At 29, Yates was one of the older players to make their MLB debut this season but put up respectable numbers in just 11.2 innings of work. Yardley’s funky sidearm delivery makes him a bit harder for hitters to read when he’s on the mound. He had always been a pitch-to-contact guy in the minors, and that continued with the big league club as he struck out just seven batters during his stint. With his 1.286 WHIP and .668 opponent OPS, Yardley managed to limit significant damage despite being a soft tosser who primarily throws a sinker and slider. However, at 29, it’s hard to see Yardley in the organization’s plans for the future, and his call up may have been nothing more than a chance for other teams to get a look at him against major league competition for a potential winter deal to clear 40-man room.
Quantrill was used primarily as a starter during his first season, but there was a stretch where he was used as a reliever over five games and 11.1 innings. Quantrill fully embraced his brief stint in the bullpen and capitalized on it with fantastic numbers, holding opposing hitters to a .154/.233/.154 line as he didn’t give up a single extra-base hit. Quantrill is likely a number 4 or 5 starter long term, but his flexibility and success out of the bullpen this year will give the Padres’ options as more of their top pitching prospects rise to the big league club in 2020.
Bednar’s deceptive 6.55 ERA is inflated by a rough final appearance in Arizona during game 161, where he allowed five earned runs in 0.2 innings. Before that, he had posted a 2.61 ERA in 10.1 innings dating back to when rosters expanded on September 1st. Bednar was promoted directly from Amarillo, and the 24-year old’s early success was a pleasant surprise as, despite a track record of success in the minors, he was often overshadowed by names likes Munoz, Reyes, and Baez. Bednar struck out fourteen hitters over his eleven innings and had only allowed a single homer before giving up one in each of his final two appearances on the season. Bednar’s age and early effectiveness work very strongly in his favor, and the Padres will be going into 2020 with plenty of bullpen spots up for grabs.

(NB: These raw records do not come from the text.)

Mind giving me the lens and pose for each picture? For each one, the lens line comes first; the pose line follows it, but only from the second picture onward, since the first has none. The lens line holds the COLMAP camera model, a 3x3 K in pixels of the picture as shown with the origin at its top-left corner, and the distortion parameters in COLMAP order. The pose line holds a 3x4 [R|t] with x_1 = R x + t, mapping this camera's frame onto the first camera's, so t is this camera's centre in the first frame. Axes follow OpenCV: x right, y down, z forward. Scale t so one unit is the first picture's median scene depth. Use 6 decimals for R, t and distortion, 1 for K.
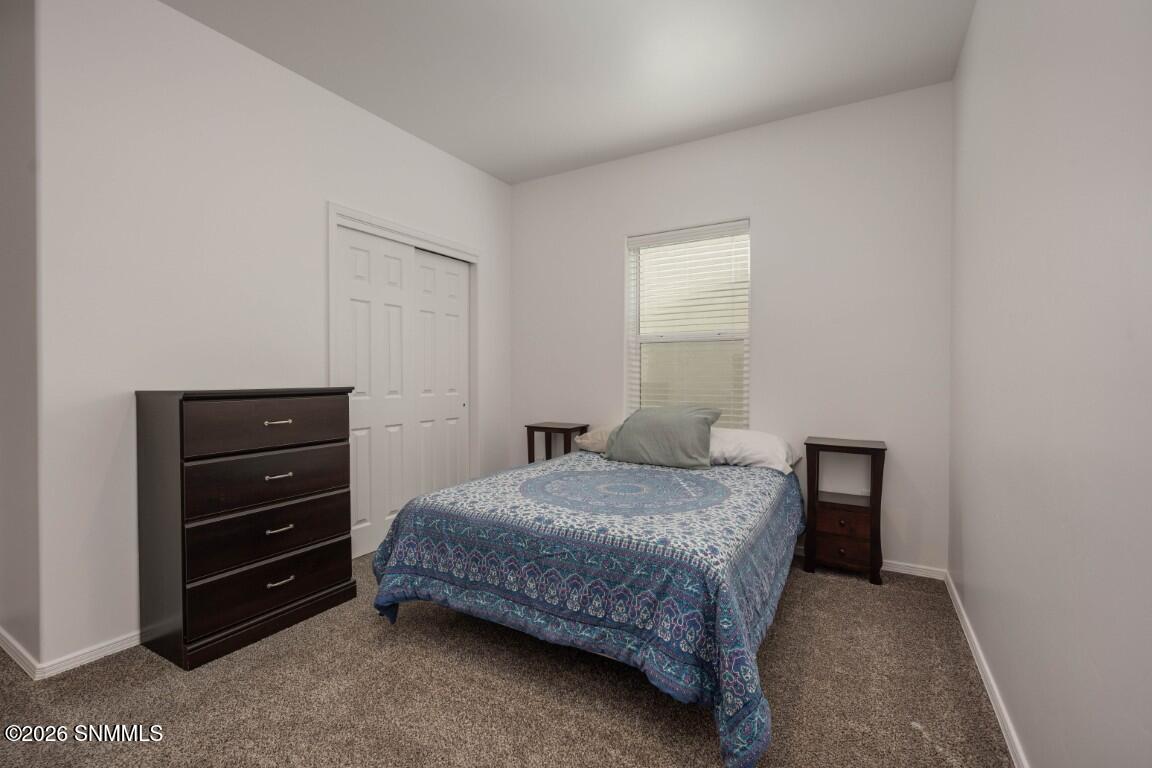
lens RADIAL K [[517.8, 0, 578.6], [0, 517.8, 379.9], [0, 0, 1]] dist [-0.004732, -0.000076]
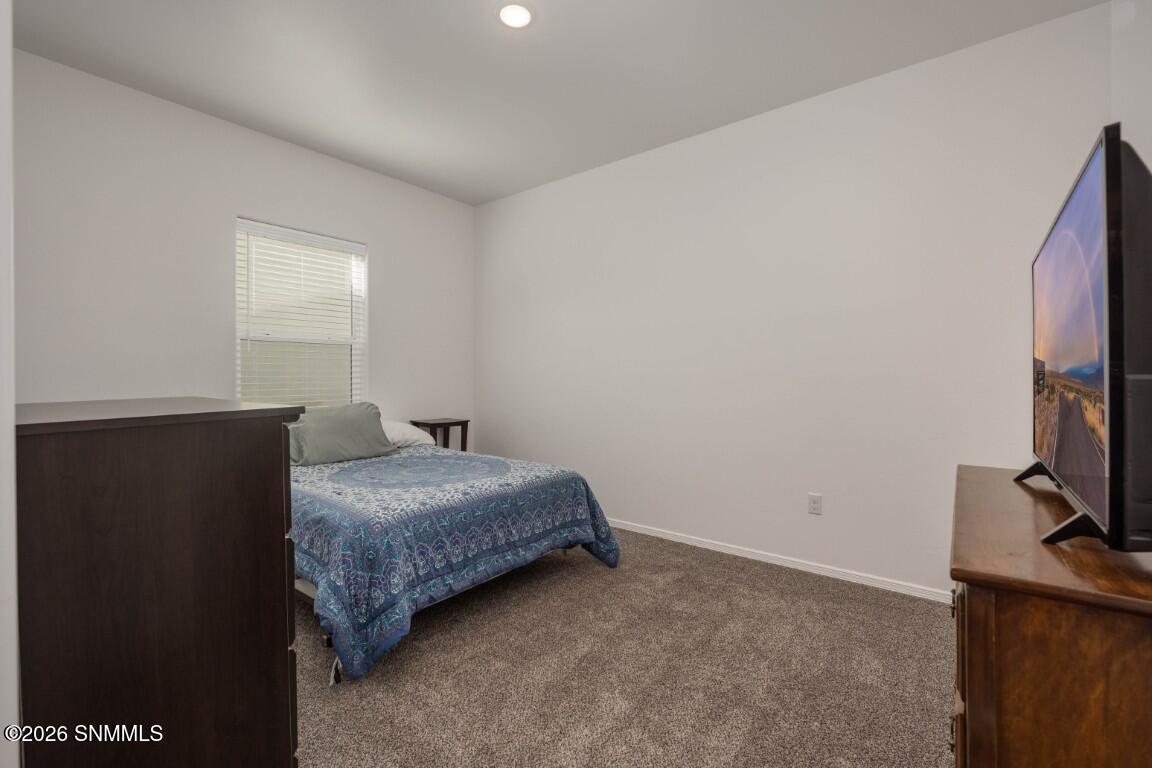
lens RADIAL K [[492.3, 0, 577.6], [0, 492.3, 380.0], [0, 0, 1]] dist [0.000895, -0.000250]
pose [[0.111934, -0.008537, 0.993679, -1.240987], [0.006491, 0.999948, 0.007860, -0.009708], [-0.993694, 0.005571, 0.111984, 0.631695]]
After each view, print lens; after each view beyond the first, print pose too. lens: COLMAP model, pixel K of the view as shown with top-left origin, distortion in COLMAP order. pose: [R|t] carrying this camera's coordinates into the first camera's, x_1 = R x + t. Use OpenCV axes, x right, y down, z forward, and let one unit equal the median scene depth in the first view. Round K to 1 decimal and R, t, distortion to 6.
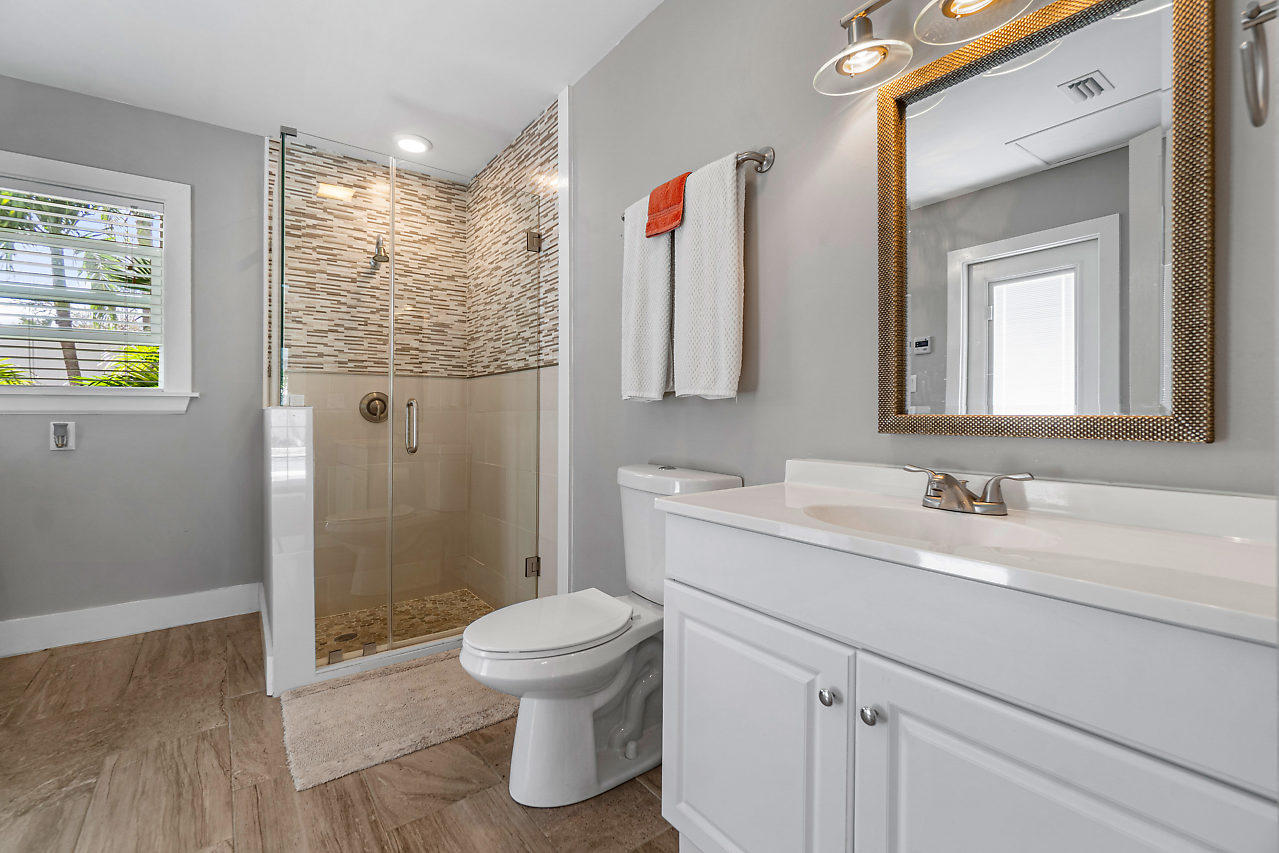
lens RADIAL K [[557.0, 0, 636.0], [0, 557.0, 410.5], [0, 0, 1]] dist [-0.004412, 0.001304]
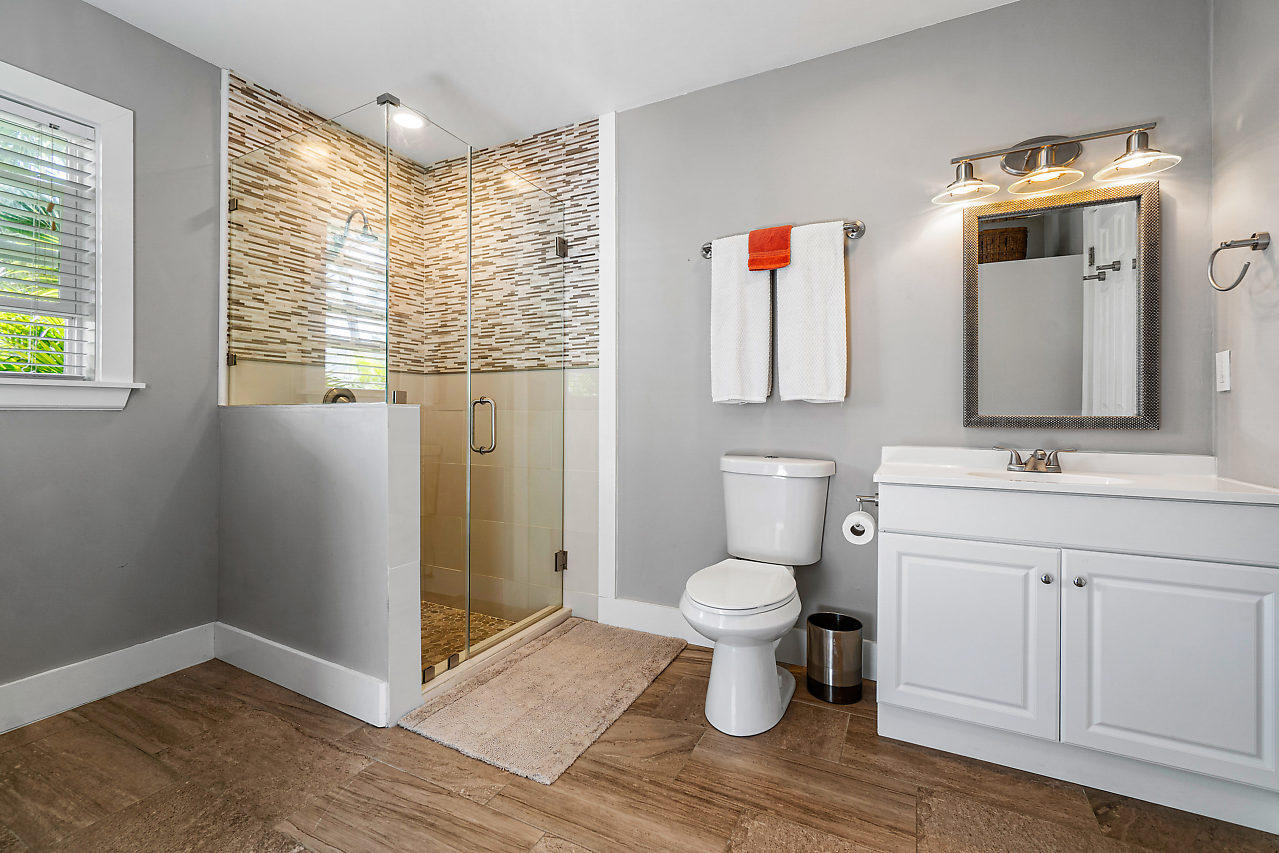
lens RADIAL K [[557.0, 0, 642.9], [0, 557.0, 403.7], [0, 0, 1]] dist [-0.004412, 0.001304]
pose [[0.893193, 0.011644, 0.449523, -0.556154], [-0.007083, 0.999905, -0.011827, 0.000327], [-0.449618, 0.007380, 0.893191, 0.006665]]
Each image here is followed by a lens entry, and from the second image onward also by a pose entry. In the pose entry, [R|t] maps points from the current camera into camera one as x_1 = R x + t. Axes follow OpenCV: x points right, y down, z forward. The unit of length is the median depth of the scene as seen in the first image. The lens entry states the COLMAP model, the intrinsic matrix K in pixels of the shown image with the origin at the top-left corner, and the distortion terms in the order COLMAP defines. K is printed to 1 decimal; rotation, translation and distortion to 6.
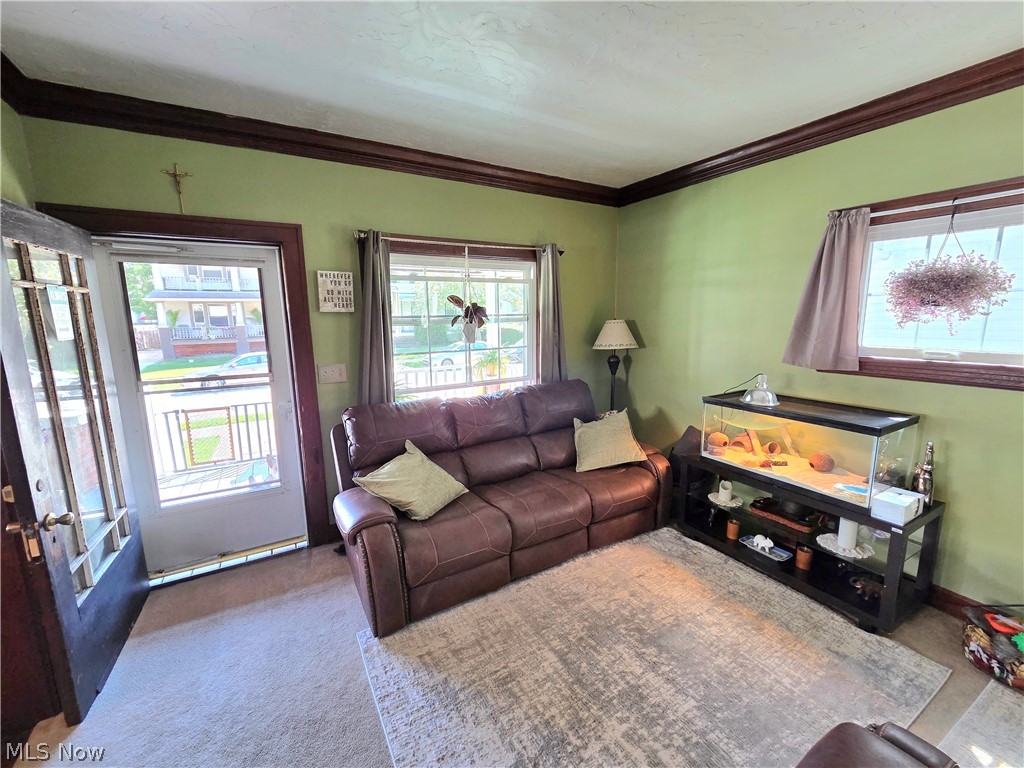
lens RADIAL K [[419.4, 0, 502.3], [0, 419.4, 380.8], [0, 0, 1]] dist [-0.000439, -0.000229]
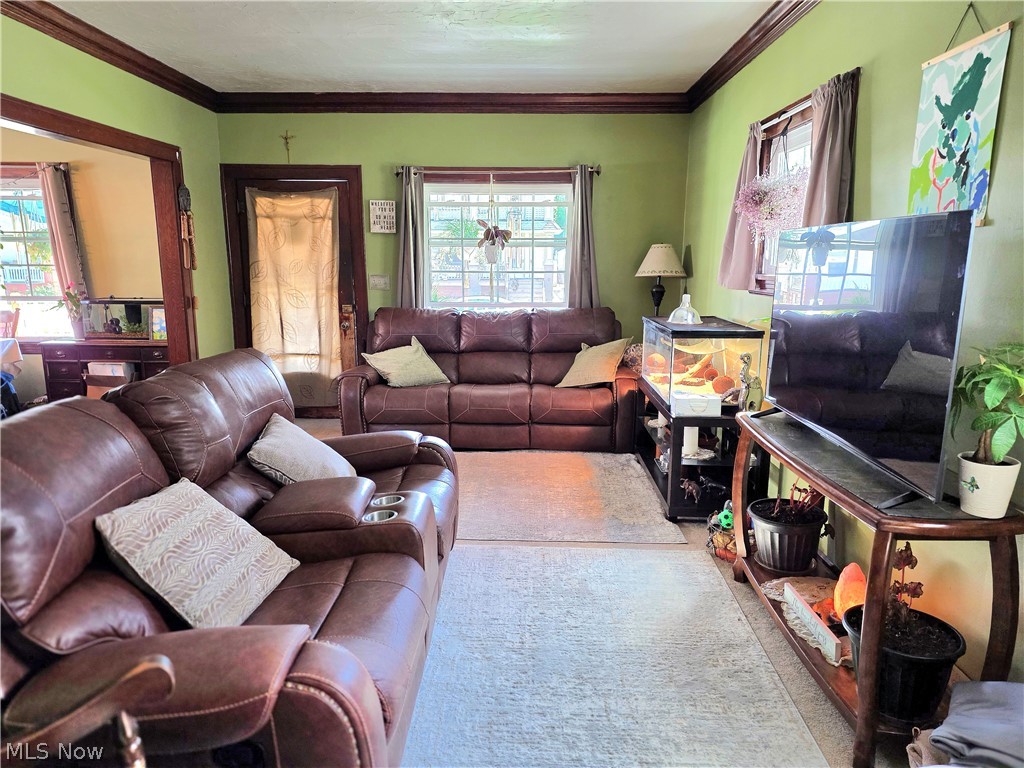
lens RADIAL K [[712.7, 0, 512.0], [0, 712.7, 384.0], [0, 0, 1]] dist [0.124174, -0.122693]
pose [[0.838525, 0.109867, -0.533671, 1.096616], [-0.103321, 0.993751, 0.042241, 0.152821], [0.534977, 0.019719, 0.844637, -0.596669]]
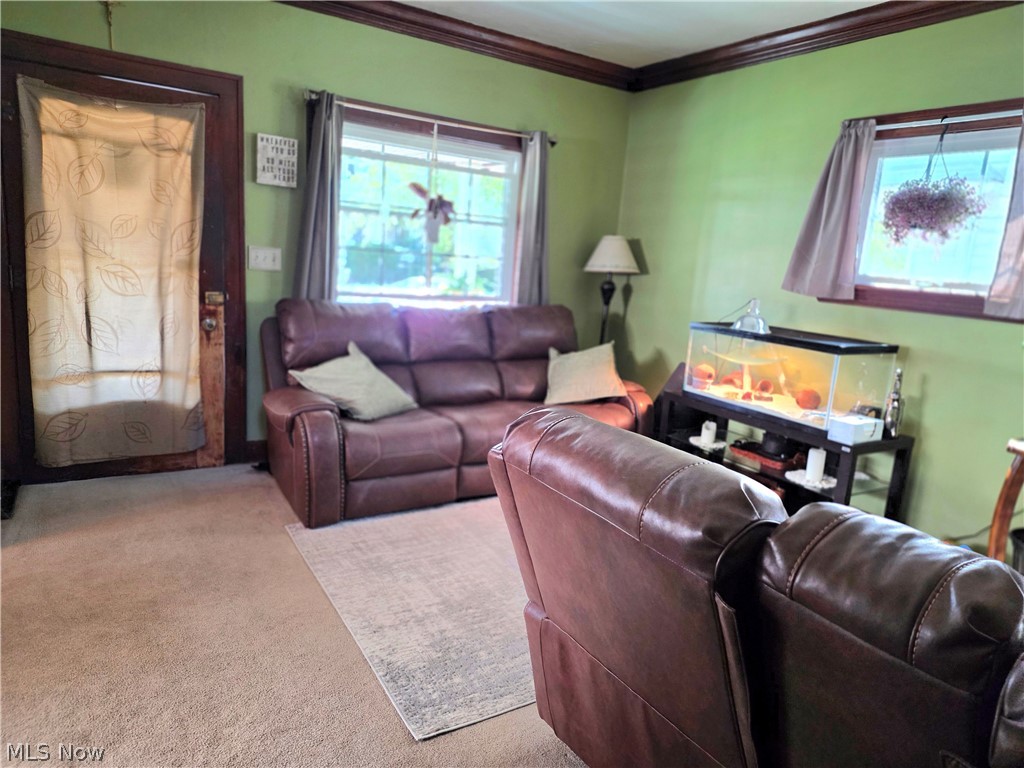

Following a surprising rookie campaign in 2018, Stock struggled mightily in limited action in 2019. Stock spent the offseason working on his high-velocity fastball in an attempt to miss more bats this season, and he did achieve an over four-point rise in his strikeout rate. However, he also wholly lost control of the zone as he was now walking nearly seven batters per nine innings. This would ultimately spell his undoing as his ERA rose to over ten, and he was quickly demoted and spent much of the season in El Paso where his command problems continued despite him doing better at working around the walks. At nearly 30 years old, there simply won’t be a place for Stock in San Diego next season, and he will undoubtedly be one of the roster crunch victims in the coming months. Stock previously reinvented himself as a flamethrower after initially struggling as a catcher in the minor leagues, so it would not be surprising if he does end up finding success elsewhere much like Brad Hand and Kirby Yates did when they arrived in San Diego as waiver claims.